ARVADA, Colo. (CBS4)– Proper treatment helped save the life of a 43-year-old man from Arvada who had suffered a stroke. On Friday, Brian Thorson and his wife met those who saved his life.

“They really know what they’re doing and it obviously saves lives… We don’t have enough thank yous,” said Thorson.

It’s rare that patients get to meet the emergency responders who save their lives. That’s what makes the reunion for Thorson and his expecting wife so special.

Stroke patient Brian Thornson gives Flight Nurse Bob Greene a hug (credit: CBS)

Stroke patient Brian Thornson gives Flight Nurse Bob Greene a hug (credit: CBS)

Thorson was at home when he had a stroke.

“I just knew after getting sick that the tingling I felt in my body was not normal. That’s when I asked her to call 911 and I’m glad I did,” said Thorson.

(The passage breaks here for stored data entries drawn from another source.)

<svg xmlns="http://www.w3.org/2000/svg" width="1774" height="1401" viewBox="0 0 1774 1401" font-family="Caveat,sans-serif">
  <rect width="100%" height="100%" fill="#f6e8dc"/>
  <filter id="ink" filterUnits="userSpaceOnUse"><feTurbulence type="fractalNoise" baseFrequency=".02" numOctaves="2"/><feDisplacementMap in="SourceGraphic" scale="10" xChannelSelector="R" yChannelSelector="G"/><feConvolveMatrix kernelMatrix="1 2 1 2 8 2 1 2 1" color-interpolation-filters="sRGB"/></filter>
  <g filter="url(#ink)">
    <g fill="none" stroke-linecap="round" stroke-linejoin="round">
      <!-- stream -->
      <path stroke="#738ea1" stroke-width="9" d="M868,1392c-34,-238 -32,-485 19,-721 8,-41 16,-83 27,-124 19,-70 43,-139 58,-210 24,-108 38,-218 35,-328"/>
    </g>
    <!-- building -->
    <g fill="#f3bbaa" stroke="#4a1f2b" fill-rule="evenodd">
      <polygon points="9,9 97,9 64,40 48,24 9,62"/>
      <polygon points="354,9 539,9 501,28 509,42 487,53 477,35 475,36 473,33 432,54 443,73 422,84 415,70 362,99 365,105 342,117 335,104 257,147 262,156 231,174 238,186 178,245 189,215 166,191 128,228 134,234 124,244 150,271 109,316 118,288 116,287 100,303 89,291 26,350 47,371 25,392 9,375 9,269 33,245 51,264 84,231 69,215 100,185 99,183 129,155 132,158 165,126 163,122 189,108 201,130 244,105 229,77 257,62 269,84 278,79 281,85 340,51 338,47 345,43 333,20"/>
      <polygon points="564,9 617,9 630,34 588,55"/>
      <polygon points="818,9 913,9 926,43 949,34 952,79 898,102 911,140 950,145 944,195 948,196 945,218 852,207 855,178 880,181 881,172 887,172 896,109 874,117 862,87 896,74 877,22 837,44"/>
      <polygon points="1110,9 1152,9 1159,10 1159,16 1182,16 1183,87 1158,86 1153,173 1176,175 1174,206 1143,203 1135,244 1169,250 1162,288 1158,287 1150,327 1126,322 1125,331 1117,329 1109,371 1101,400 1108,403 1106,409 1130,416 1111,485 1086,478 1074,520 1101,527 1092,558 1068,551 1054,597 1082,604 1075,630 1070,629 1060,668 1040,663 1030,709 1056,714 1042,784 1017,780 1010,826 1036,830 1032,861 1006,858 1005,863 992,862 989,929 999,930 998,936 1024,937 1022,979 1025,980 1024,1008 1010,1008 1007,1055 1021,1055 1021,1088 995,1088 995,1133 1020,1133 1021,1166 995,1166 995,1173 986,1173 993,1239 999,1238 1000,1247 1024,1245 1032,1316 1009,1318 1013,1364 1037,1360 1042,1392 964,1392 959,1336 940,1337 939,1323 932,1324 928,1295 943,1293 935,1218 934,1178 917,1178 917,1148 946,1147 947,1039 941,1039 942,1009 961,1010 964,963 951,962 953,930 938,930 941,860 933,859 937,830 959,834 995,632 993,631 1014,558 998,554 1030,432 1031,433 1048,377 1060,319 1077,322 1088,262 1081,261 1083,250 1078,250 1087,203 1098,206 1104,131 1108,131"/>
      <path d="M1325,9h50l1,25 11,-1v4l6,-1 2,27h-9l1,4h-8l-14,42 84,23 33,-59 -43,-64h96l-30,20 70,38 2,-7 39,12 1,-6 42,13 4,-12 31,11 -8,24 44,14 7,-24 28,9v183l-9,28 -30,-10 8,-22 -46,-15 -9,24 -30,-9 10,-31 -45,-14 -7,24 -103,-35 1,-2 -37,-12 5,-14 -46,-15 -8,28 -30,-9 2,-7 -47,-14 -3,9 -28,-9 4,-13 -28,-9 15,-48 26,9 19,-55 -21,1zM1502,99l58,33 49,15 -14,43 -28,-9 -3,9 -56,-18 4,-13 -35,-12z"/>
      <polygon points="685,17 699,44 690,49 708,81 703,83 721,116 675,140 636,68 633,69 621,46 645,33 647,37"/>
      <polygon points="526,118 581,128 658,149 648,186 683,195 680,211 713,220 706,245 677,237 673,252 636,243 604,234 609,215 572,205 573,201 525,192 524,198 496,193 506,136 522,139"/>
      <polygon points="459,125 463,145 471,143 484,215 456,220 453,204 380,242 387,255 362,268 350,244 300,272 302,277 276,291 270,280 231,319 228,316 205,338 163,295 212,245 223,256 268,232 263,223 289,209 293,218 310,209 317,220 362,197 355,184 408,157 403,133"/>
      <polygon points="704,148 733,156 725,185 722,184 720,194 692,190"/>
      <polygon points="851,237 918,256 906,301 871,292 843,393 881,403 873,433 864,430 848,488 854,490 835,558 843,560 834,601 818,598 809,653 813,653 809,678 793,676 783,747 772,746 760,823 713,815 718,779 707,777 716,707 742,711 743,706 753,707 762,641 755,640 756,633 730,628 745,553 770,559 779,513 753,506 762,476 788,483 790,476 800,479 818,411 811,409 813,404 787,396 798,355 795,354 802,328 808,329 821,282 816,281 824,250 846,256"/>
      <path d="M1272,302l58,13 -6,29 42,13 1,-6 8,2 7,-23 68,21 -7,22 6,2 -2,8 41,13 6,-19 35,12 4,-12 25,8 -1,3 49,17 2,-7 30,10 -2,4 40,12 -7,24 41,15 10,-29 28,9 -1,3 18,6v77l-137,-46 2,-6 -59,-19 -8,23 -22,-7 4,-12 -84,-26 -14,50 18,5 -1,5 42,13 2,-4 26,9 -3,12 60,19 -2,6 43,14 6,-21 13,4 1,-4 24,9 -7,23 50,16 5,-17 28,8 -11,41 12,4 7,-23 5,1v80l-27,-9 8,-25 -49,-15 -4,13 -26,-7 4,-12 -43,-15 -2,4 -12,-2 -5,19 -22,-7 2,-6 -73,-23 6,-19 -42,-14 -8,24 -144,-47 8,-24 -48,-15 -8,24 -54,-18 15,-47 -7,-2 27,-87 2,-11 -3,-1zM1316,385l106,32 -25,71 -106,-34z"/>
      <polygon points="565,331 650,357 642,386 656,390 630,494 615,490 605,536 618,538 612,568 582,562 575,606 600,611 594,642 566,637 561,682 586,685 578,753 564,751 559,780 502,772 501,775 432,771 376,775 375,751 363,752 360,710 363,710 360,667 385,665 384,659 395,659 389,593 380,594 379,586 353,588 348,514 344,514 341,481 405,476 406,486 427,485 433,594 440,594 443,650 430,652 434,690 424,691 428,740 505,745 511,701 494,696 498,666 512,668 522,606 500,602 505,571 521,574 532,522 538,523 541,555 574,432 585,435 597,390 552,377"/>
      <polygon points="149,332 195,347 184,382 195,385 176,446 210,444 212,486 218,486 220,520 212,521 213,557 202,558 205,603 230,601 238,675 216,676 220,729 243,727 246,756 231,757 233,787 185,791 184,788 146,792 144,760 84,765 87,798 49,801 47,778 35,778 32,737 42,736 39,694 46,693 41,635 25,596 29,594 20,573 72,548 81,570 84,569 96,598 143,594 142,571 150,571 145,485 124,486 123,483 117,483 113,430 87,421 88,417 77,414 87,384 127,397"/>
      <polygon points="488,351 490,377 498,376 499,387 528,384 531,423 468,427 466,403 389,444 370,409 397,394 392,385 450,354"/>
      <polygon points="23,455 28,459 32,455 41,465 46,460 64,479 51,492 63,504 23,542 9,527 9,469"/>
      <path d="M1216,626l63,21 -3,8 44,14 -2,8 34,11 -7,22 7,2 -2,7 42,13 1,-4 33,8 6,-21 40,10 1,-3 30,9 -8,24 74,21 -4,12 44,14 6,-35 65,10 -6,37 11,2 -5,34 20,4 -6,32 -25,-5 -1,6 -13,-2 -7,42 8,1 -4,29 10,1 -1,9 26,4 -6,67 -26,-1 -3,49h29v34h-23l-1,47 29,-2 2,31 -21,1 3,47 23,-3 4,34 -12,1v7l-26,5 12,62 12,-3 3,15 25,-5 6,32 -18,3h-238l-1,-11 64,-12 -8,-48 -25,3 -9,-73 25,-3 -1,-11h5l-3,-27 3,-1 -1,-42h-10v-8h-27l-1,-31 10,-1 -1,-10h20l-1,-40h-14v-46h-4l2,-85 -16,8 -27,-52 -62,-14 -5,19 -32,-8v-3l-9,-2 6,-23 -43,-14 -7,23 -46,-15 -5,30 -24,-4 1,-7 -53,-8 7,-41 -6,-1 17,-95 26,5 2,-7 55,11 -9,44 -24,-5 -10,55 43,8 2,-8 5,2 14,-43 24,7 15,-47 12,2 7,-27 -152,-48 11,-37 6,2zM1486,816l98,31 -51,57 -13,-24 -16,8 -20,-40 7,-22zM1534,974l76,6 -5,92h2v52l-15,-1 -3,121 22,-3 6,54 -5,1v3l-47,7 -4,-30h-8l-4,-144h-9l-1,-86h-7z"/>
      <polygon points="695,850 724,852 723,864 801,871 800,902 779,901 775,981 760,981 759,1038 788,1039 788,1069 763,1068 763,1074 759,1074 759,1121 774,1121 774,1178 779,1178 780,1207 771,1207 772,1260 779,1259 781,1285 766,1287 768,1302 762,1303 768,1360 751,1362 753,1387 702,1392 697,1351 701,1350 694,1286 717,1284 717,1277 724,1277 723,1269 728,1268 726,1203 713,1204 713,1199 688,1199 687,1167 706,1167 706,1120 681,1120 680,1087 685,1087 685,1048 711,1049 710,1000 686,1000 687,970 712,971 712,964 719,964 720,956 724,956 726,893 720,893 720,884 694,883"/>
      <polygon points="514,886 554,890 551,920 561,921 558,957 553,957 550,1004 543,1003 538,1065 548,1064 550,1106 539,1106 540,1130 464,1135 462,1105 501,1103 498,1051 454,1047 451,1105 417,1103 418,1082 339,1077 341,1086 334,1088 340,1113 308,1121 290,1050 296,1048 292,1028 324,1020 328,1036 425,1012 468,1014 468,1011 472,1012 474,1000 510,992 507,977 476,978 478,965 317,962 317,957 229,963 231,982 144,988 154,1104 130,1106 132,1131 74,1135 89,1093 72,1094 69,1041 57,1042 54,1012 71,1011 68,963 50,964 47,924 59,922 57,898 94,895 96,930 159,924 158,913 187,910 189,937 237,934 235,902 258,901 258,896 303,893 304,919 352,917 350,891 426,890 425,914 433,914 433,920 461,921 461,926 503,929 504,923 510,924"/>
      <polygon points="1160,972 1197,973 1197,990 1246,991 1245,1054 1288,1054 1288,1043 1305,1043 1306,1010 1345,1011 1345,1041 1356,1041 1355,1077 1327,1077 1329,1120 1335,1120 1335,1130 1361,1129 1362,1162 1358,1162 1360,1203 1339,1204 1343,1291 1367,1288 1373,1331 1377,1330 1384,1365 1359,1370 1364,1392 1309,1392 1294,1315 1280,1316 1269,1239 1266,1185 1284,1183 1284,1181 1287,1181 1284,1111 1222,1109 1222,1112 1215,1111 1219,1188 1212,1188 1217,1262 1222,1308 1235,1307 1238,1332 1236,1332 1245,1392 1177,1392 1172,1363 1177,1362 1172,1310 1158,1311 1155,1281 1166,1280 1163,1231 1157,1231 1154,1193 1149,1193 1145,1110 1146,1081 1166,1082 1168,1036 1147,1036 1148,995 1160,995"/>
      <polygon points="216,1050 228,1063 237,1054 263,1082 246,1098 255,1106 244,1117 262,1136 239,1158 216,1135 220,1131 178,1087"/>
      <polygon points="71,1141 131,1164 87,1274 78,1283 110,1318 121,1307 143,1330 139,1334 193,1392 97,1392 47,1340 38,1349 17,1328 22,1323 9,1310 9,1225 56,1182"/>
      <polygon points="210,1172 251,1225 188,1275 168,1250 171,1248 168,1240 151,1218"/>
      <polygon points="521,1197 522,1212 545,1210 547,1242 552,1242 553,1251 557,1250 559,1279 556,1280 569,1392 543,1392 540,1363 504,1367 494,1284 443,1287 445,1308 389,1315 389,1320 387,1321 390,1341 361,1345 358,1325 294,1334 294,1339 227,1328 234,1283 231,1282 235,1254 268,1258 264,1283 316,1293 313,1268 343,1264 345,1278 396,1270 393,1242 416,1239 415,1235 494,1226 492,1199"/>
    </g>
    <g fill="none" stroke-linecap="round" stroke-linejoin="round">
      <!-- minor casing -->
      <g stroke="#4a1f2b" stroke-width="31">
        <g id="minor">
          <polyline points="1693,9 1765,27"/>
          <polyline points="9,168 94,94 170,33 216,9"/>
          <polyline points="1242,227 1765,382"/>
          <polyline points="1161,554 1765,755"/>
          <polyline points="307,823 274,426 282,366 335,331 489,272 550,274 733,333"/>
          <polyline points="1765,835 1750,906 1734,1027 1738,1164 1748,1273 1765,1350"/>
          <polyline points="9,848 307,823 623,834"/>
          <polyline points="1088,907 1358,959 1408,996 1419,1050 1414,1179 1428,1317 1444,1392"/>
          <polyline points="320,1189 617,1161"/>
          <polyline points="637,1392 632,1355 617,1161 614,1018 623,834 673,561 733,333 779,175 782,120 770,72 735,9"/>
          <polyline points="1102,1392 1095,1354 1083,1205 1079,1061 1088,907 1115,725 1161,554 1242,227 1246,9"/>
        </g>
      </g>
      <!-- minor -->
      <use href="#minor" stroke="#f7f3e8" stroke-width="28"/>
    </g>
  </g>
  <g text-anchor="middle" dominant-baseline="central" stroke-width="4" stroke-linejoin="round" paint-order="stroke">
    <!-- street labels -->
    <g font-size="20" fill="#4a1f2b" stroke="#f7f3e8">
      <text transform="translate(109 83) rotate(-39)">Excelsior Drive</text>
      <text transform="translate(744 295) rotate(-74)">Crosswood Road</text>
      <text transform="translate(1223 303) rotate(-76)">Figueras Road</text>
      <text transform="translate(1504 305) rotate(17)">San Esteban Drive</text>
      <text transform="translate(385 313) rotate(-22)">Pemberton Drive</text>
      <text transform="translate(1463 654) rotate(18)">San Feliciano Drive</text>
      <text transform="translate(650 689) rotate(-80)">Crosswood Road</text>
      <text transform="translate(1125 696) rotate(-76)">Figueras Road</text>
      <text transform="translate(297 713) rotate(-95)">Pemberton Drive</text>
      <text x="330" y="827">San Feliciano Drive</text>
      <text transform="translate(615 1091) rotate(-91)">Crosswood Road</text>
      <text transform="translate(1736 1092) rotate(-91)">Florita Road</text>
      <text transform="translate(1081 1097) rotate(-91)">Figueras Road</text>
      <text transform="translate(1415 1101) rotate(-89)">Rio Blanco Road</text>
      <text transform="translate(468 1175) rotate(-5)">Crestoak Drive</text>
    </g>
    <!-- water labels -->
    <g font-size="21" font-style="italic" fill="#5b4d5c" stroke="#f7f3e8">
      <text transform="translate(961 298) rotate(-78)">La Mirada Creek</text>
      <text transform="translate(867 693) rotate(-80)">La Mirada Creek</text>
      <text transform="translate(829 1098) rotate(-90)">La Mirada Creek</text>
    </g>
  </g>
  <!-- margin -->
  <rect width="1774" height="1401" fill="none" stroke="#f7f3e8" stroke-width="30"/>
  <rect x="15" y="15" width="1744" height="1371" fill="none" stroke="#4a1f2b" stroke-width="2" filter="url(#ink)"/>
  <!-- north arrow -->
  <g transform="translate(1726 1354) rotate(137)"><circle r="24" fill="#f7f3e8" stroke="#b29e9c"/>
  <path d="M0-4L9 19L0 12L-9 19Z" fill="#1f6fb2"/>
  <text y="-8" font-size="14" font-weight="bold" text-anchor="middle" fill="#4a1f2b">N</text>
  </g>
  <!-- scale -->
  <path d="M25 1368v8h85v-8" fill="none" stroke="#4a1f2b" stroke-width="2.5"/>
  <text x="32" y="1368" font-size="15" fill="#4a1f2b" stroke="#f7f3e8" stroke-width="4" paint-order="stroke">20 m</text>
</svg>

Thorson was rushed to a local hospital and then airlifted to Swedish Medical Center.

“When we met Brain, he couldn’t talk to us at all. He could hear us but he couldn’t express anything. He couldn’t move his right side, was completely paralyzed,” said HealthONE Airlife Flight Nurse Bob Greene.

Airlife and the stroke team at Swedish Medical Center moved quickly with life-saving interventions. Every second matters when it comes to having a stroke.

Dr. David Loy said Thorson’s age, being so young, weighed on him heavily.

“It feels like 10,000 pounds walking in, on your shoulders, because you feel the expectations and the worries of that entire family,” said Loy. “They won’t have a dad if I can’t get this done today.”

The medical team was able to identify the tear in Thorson’s neck artery that clotted and caused the stroke.

“For him to be present for the birth of his first child and contribute to the next step of his life is amazing,” said Greene.

The early signs of stroke can be remembered with the acronym FAST: F- Facial Droop, A- Arm Weakness, S- Slurred Speech, T- What Time did this happen?